Conv-Adapter: Exploring Parameter Efficient Transfer Learning for ConvNets
This work addresses the problem of reducing computational costs for transfer learning in computer vision, particularly for ConvNets, offering a parameter-efficient solution that is incremental but broadly applicable across domains.
The paper tackles the under-studied effectiveness of parameter efficient tuning (PET) methods for large-scale ConvNets in computer vision by proposing Conv-Adapter, a lightweight module that achieves comparable or superior performance to full fine-tuning on 23 classification tasks with only 3.5% of the parameters of ResNet50, and generalizes to detection and segmentation with over 50% parameter reduction.

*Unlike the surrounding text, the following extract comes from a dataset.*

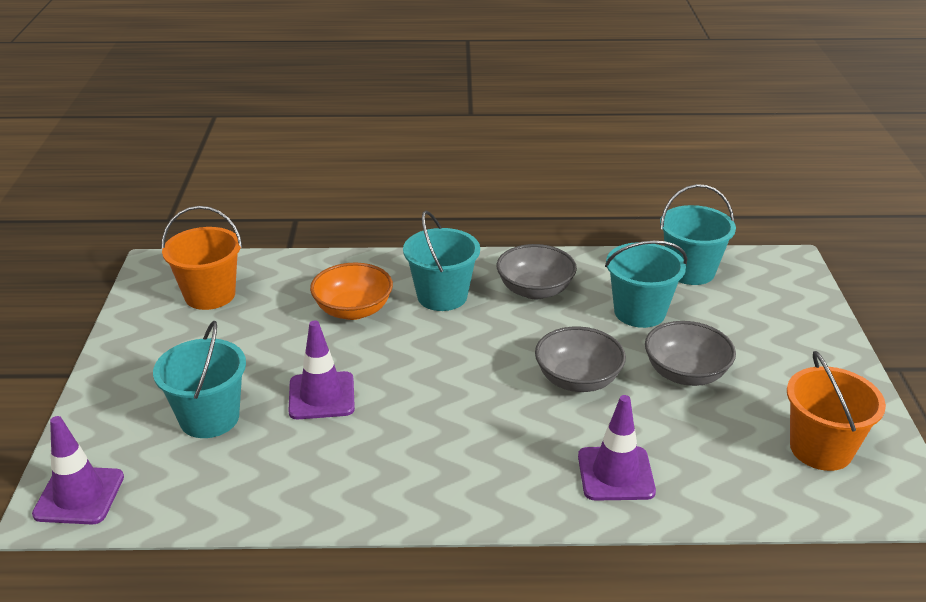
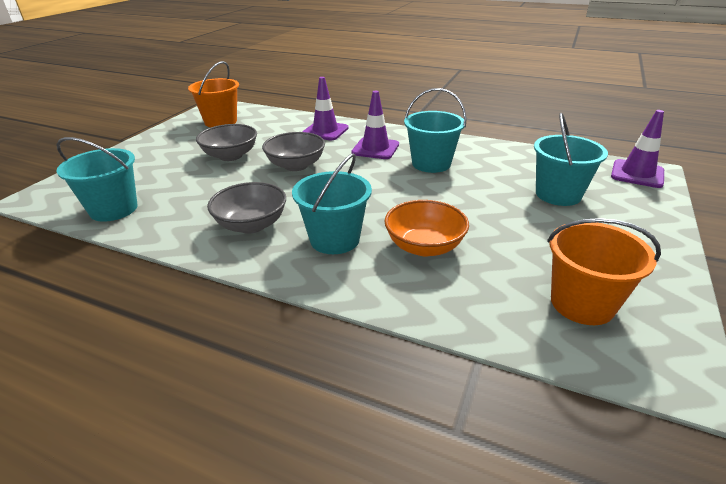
camera: 155 degrees left, 0 degrees up
(321, 396) = (472, 190): purple traffic cone -> purple traffic cone (375, 149)
(639, 312) = (201, 191): turquoise bucket -> turquoise bucket (431, 163)

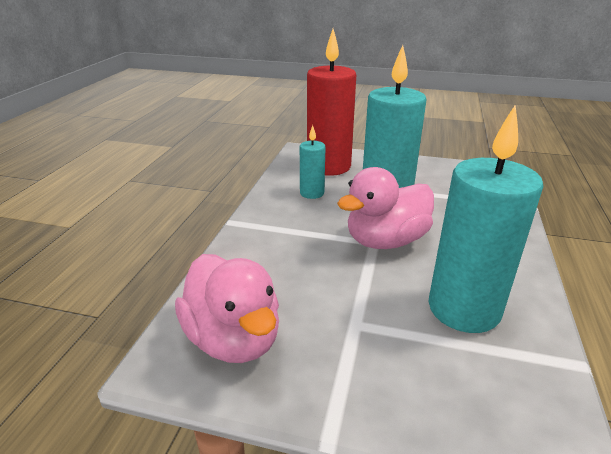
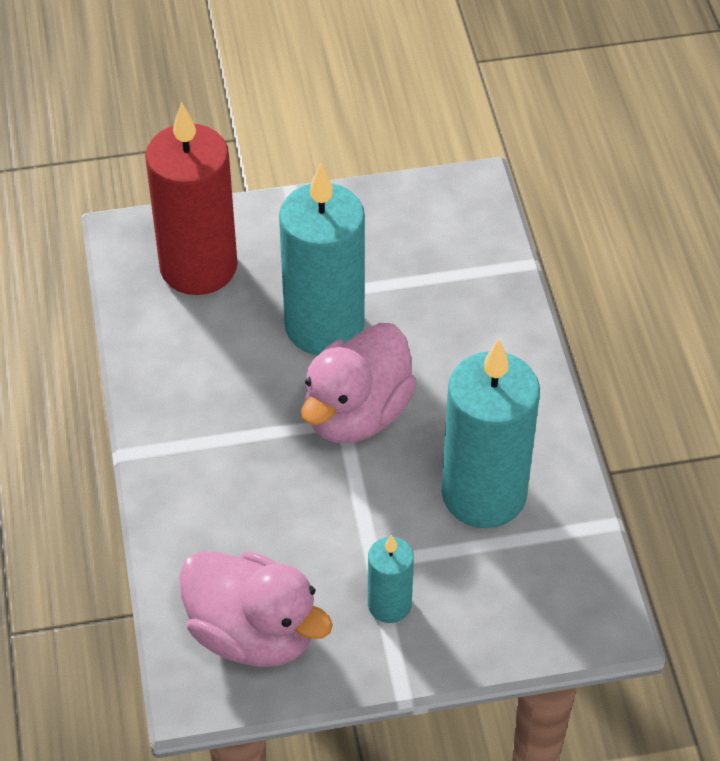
camera: 25 degrees left, 20 degrees up
(312, 193) = (207, 347): turquoise candle -> turquoise candle (389, 604)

While parameter efficient tuning (PET) methods have shown great potential with transformer architecture on Natural Language Processing (NLP) tasks, their effectiveness with large-scale ConvNets is still under-studied on Computer Vision (CV) tasks. This paper proposes Conv-Adapter, a PET module designed for ConvNets. Conv-Adapter is light-weight, domain-transferable, and architecture-agnostic with generalized performance on different tasks. When transferring on downstream tasks, Conv-Adapter learns tasks-specific feature modulation to the intermediate representations of backbones while keeping the pre-trained parameters frozen. By introducing only a tiny amount of learnable parameters, e.g., only 3.5% full fine-tuning parameters of ResNet50. It can also be applied for transformer-based backbones. Conv-Adapter outperforms previous PET baseline methods and achieves comparable or surpasses the performance of full fine-tuning on 23 classification tasks of various domains. It also presents superior performance on the few-shot classification with an average margin of 3.39%. Beyond classification, Conv-Adapter can generalize to detection and segmentation tasks with more than 50% reduction of parameters but comparable performance to the traditional full fine-tuning.